With dystopian science fiction films featuring teenaged protagonists becoming all the rage over the last several years in Hollywood, it really is a shame that one of the better adaptations to come out of the recent craze (as well as by far the finest example of this subgenre of literature) seems to be slipping under the radar and receiving a negative critical reception that puzzles me. The Giver is hitting theaters at an unfortunate time, overshadowed by Guardians of the Galaxy as well as lost within the clamor of far inferior teenaged angst (see Divergent) and even seems a victim of some of the better results of the craze (The Hunger Games). Despite the relative lack of buzz, however, director Phillip Noyce’s interpretation of the children’s novel by Lois Lowry is a successful, provocative and occasionally moving film and, while it may not reach the soaring heights of its source material, it remains a fitting celebration of both life itself and the act of living it.
For those unfamiliar with the plot of Lowry’s novel, in Noyce’s interpretation the main character Jonas (Brenton Thwaites) lives in a future utopia (run by elders, the chief of whom is played by Meryl Streep) in which the greater community has done away with colors, deep emotions and diversity, believing it to lead to jealousy, hate and violence. Climate control prevents the seasons from changing, birth is closely monitored, family “units” are assembled artificially as opposed to biologically, and sameness is prized, except for the unique and distinct jobs given to each member of the community by the elders. Jonas is chosen to be the next “Receiver of Memory” and will be trained for the position by the current Receiver (played in a now familiar mentor role by Jeff Bridges), who shares with Jonas his memories of all the colors, emotions, experiences and feelings that the community has done away with (this exception necessary for the Receiver to fulfill his role as a provider of wisdom) but as Jonas begins to experience both the joys and the pains of the old world, he begins to see his community in an entirely different light.
The Giver’s best selling point is its visual flare which, under the direction of Noyce and cinematographer Ross Emery, not only lends a fleshed out and believable futuristic setting (characteristics missing from many young-adult films) but intelligently incorporates color and memory into the very fabric of the story. Initially drenched in black and white, the film gradually allows colors to flow in and out of the story depending on the character’s perspectives and emotions.

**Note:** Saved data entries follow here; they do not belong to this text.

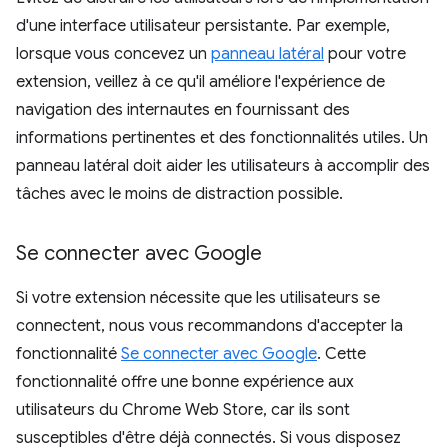
d'une interface utilisateur persistante. Par exemple,
lorsque vous concevez un
panneau latéral
pour votre
extension, veillez à ce qu'il améliore l'expérience de
navigation des internautes en fournissant des
informations pertinentes et des fonctionnalités utiles. Un
panneau latéral doit aider les utilisateurs à accomplir des
tâches avec le moins de distraction possible.
Se connecter avec Google
Si votre extension nécessite que les utilisateurs se
connectent, nous vous recommandons d'accepter la
fonctionnalité
Se connecter avec Google
. Cette
fonctionnalité offre une bonne expérience aux
utilisateurs du Chrome Web Store, car ils sont
susceptibles d'être déjà connectés. Si vous disposez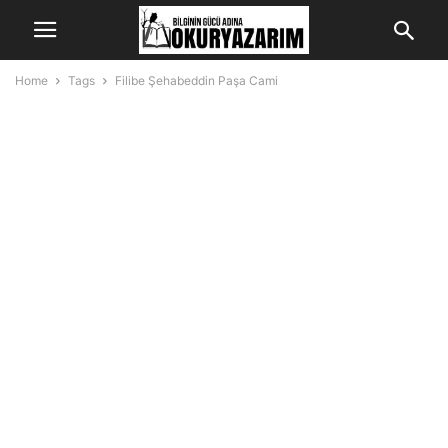
Home
Tags
Filibe Şehabeddin Paşa Cami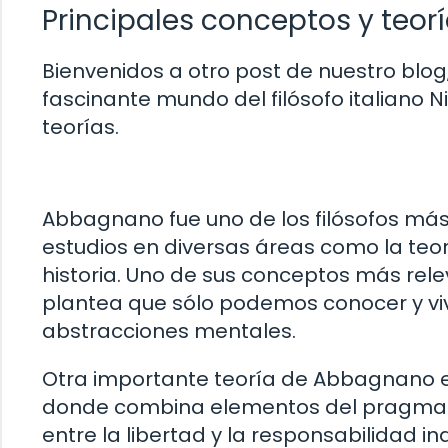
Principales conceptos y teo
Bienvenidos a otro post de nuestro blog
fascinante mundo del filósofo italiano 
teorías.
Abbagnano fue uno de los filósofos más
estudios en diversas áreas como la teoría
historia. Uno de sus conceptos más rele
plantea que sólo podemos conocer y vivi
abstracciones mentales.
Otra importante teoría de Abbagnano e
donde combina elementos del pragmatism
entre la libertad y la responsabilidad i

At times a girl’s hair may glimmer in its actual auburn hue, or a bee flash yellow amidst the dull and pervasive gray, but suddenly, during one of many of Jonas’s memory receiving sessions from “the giver” a sunset gloriously bursts forth on the ocean, and the audience basks at the glory and majesty of this natural world we call home and are blessed to be a part of. Moments like these (the joyous and thrilling experience of sledding, the tragic violence of war) all revealed through the naive eyes of Jonas, restore our sense of wonder and shock at the true power of life experiences we have perhaps grown too used to. The power of contrast is evident throughout these sequences, and glimpses of life as we know it, life as it should be, life as it should not be, strike with a potency lost on those who have grown too comfortable with the miracle that is life.

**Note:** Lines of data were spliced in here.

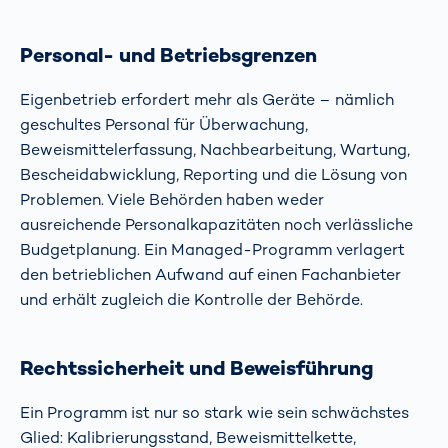
Personal- und Betriebsgrenzen
Eigenbetrieb erfordert mehr als Geräte – nämlich
geschultes Personal für Überwachung,
Beweismittelerfassung, Nachbearbeitung, Wartung,
Bescheidabwicklung, Reporting und die Lösung von
Problemen. Viele Behörden haben weder
ausreichende Personalkapazitäten noch verlässliche
Budgetplanung. Ein Managed-Programm verlagert
den betrieblichen Aufwand auf einen Fachanbieter
und erhält zugleich die Kontrolle der Behörde.
Rechtssicherheit und Beweisführung
Ein Programm ist nur so stark wie sein schwächstes
Glied: Kalibrierungsstand, Beweismittelkette,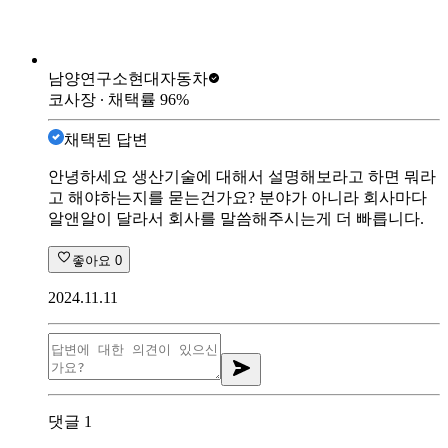
남양연구소
현대자동차
코사장
∙ 채택률
96
%
채택된 답변
안녕하세요 생산기술에 대해서 설명해보라고 하면 뭐라
고 해야하는지를 묻는건가요? 분야가 아니라 회사마다
알앤알이 달라서 회사를 말씀해주시는게 더 빠릅니다.
좋아요
0
2024.11.11
댓글
1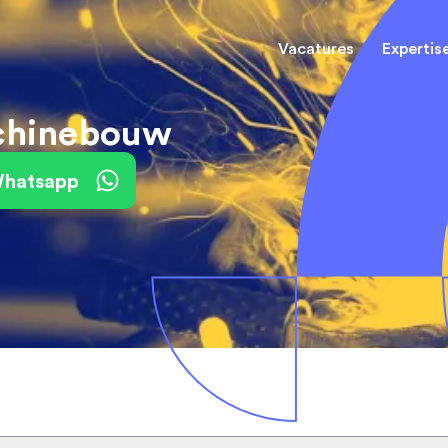
Vacatures
Expertis
chinebouw
Mechani
(Field) Service Engineers
(Field) Service Engineers
 Whatsapp
Software & Electrical
Software & Electrical
Monteur
Engineers
Engineers
Dienst
Installa
Monteurs binnendienst
Monteurs binnendienst
Operato
Technisch-Commercieel
De best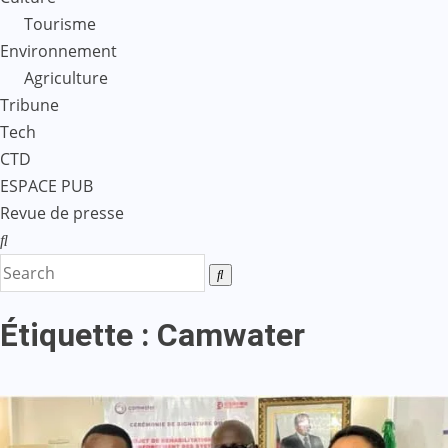
Tourisme
Environnement
Agriculture
Tribune
Tech
CTD
ESPACE PUB
Revue de presse
Étiquette :
Camwater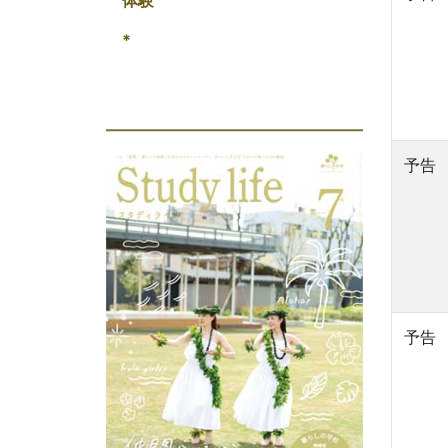
体験
*
予告
予告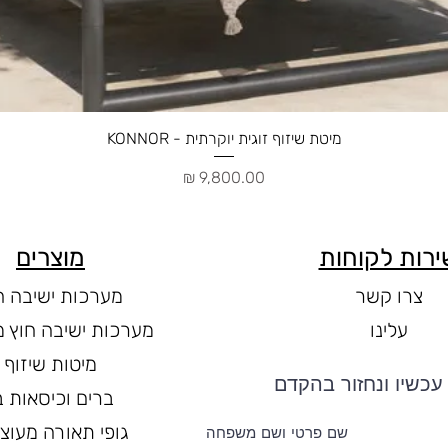
תצוגה מהירה
מיטת שיזוף זוגית יוקרתית - KONNOR
מחיר
ירות לקוחות
מוצרים
צרו קשר
מערכות ישיבה ח
עלינו
מערכות ישיבה חוץ מ
מיטות שיזוף
עכשיו ונחזור בהקדם
ברים וכיסאות ב
גופי תאורה מעוצ
שם פרטי ושם משפחה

Credit must also be given to composer Marco Beltrami who weaves a beautiful tapestry of sound, including a haunting main theme and some excellent choral-work, which helps the audience to look at their changing perspectives along with Jonas in an emotionally complex and nuanced manner. The acting is solid around the board (Bridges is a standout, while Thwaites captures the innocent and ignorant nature of Jonas), and a romantic subplot between Jonas and Fiona (Odeya Rush) is a delight, as two young people literally discover love for the first time and we as the audience are welcomed to experience the wonder of love along with them. The Giver explores a myriad of social issues within the greater life that it celebrates, touching on individuality, the price of security, human greed and even euthanasia and abortion. It really is rare to find a film marketed for the entire family willing to tackle such hefty issues, and the filmmakers should be commended for not shying away from the themes Lowry wove so intimately into her work.

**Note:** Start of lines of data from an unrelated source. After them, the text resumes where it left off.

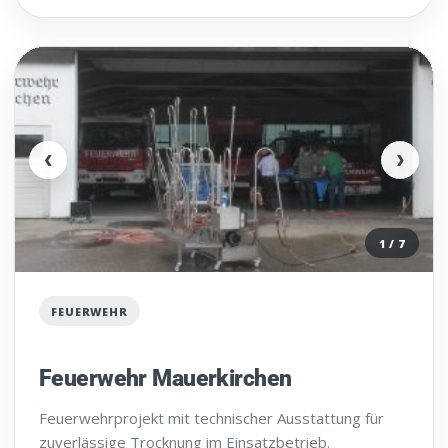
‹
›
1 / 7
FEUERWEHR
Feuerwehr Mauerkirchen
Feuerwehrprojekt mit technischer Ausstattung für
zuverlässige Trocknung im Einsatzbetrieb.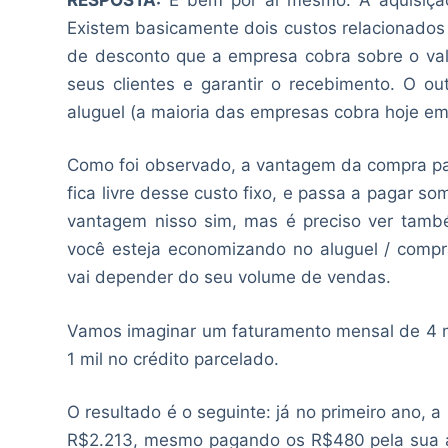
Existem basicamente dois custos relacionados 
de desconto que a empresa cobra sobre o val
seus clientes e garantir o recebimento. O o
aluguel (a maioria das empresas cobra hoje e
Como foi observado, a vantagem da compra pa
fica livre desse custo fixo, e passa a pagar so
vantagem nisso sim, mas é preciso ver tamb
você esteja economizando no aluguel / comp
vai depender do seu volume de vendas.
Vamos imaginar um faturamento mensal de 4 mil 
1 mil no crédito parcelado.
O resultado é o seguinte: já no primeiro ano, 
R$2.213, mesmo pagando os R$480 pela sua aq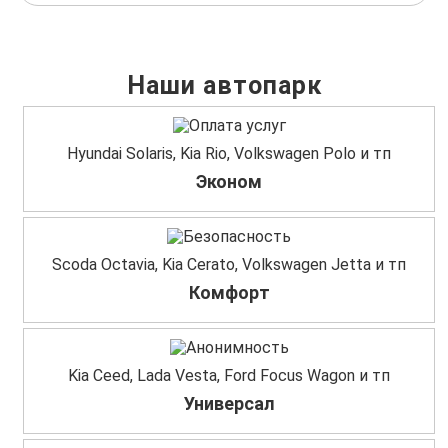
Наши автопарк
Hyundai Solaris, Kia Rio, Volkswagen Polo и тп
Эконом
Scoda Octavia, Kia Cerato, Volkswagen Jetta и тп
Комфорт
Kia Ceed, Lada Vesta, Ford Focus Wagon и тп
Универсал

Alas, however, the film is not perfect. Readers of the book may be disappointed as to the rapidity with which certain pivotal events happen, robbing them of some emotional weight, even if they still service the plot. A brief appearance by Taylor Swift in a significant role proves a bit distracting, but that is a relatively minor quibble. The final act of the film does squander much of the momentum that had been built up before, lacking some of the revelatory tension that drives the film to its climax. But thematically the ending holds up, bringing the ideas and themes of the film full circle. The Giver is by no means a perfect adaptation, some may claim it is flawed, but it captures the beautiful essence of the story in a visual fashion so remarkably well, particularly in forcing the audience to re-learn life, that I would definitely recommend it to anyone who wants a meaningful, emotionally engaging and thought-provoking trip to the theater.